Stephen Watts

Personal information
- Full name: Stephen John Watts
- Born: 1 May 1979 (age 47) Luton, Bedfordshire
- Batting: Right-handed
- Bowling: Right-arm off break

Domestic team information
- 2001–2006: Bedfordshire

Career statistics
| Competition | List A |
| Matches | 2 |
| Runs scored | 7 |
| Batting average | – |
| 100s/50s | 0/0 |
| Top score | 4* |
| Balls bowled | 54 |
| Wickets | 0 |
| Bowling average | – |
| 5 wickets in innings | – |
| 10 wickets in match | – |
| Best bowling | – |
| Catches/stumpings | 0/– |
- Source: Cricinfo, 28 May 2011

= Stephen Watts (cricketer) =

English cricketer

Stephen John Watts (born 1 May 1979) is a former English cricketer. Watts was a right-handed batsman who bowled right-arm off break. He was born in Luton, Bedfordshire.

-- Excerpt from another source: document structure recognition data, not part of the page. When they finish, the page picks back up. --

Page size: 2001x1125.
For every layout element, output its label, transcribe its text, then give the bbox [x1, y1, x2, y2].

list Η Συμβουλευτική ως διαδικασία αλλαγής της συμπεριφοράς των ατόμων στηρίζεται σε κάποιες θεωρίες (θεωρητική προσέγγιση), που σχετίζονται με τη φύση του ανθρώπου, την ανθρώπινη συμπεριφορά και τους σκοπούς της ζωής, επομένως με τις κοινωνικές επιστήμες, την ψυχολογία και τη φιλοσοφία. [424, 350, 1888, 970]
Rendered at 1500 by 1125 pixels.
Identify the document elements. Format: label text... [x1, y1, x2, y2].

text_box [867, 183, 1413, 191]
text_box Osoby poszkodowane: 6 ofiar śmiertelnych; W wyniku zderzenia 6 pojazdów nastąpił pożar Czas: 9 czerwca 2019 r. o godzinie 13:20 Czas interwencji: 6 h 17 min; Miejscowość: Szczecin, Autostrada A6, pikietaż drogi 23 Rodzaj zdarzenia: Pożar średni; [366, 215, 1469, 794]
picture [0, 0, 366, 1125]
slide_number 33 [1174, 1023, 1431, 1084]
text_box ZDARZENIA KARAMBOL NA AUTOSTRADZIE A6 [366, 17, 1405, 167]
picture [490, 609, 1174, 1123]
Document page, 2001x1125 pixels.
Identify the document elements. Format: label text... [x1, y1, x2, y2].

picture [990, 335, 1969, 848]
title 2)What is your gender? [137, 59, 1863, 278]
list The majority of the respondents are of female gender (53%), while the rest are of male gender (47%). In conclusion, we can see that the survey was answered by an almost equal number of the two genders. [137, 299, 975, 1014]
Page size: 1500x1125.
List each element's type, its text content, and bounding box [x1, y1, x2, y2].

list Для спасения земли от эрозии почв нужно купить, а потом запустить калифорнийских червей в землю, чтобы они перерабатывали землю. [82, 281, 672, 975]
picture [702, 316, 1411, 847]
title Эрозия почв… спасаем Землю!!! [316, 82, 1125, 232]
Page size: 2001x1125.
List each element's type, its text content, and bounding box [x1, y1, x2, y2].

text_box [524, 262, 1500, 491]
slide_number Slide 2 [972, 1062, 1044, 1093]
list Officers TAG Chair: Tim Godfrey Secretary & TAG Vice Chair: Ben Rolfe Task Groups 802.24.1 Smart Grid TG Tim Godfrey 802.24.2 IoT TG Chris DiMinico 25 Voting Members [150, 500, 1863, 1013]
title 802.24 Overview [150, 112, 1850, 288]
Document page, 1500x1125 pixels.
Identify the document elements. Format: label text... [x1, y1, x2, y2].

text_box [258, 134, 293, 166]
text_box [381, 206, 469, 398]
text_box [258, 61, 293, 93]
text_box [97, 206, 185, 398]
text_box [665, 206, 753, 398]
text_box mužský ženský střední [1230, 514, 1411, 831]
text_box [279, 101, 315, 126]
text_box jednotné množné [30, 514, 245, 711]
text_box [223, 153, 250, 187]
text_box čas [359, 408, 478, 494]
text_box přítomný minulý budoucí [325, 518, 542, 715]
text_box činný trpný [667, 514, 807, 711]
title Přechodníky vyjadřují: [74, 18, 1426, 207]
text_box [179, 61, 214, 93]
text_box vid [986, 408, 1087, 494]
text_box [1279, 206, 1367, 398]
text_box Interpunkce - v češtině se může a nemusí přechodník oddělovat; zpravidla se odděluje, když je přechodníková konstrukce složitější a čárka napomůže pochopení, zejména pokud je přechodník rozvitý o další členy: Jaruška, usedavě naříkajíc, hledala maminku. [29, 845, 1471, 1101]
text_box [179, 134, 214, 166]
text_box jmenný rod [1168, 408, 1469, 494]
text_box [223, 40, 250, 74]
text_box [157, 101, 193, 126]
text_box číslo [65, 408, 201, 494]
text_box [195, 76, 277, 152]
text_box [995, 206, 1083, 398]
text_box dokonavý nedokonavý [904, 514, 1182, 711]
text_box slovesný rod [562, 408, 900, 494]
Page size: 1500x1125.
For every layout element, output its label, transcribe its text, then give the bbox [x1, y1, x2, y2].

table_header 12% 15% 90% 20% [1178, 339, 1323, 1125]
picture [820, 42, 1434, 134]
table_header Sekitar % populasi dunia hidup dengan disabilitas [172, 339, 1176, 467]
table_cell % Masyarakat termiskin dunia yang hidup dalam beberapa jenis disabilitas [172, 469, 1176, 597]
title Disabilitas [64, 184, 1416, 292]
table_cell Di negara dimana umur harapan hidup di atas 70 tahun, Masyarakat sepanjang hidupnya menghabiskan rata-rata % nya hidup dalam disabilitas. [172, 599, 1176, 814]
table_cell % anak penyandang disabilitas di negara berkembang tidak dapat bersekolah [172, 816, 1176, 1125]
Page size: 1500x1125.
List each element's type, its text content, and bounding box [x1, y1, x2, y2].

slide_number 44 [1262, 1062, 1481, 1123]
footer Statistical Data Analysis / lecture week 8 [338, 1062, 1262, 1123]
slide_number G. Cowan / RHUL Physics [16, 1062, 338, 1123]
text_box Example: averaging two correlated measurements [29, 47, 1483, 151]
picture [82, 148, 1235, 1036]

Watts made his debut for Bedfordshire in the 2001 Minor Counties Championship against Staffordshire. Watts played Minor counties cricket for Bedfordshire from 2001 to 2006, which included 22 Minor Counties Championship matches and 7 MCCA Knockout Trophy matches. He made his List A debut against Cheshire in the 1st round of the 2004 Cheltenham & Gloucester Trophy which was held in 2003. In this match, he scored an unbeaten 4 runs and bowled 4 wicket-less overs. He played a further List A match for Bedfordshire, in the 2005 Cheltenham & Gloucester Trophy against Sussex. In this match, he scored an unbeaten 3 runs. With the ball, he bowled 5 wicket-less overs.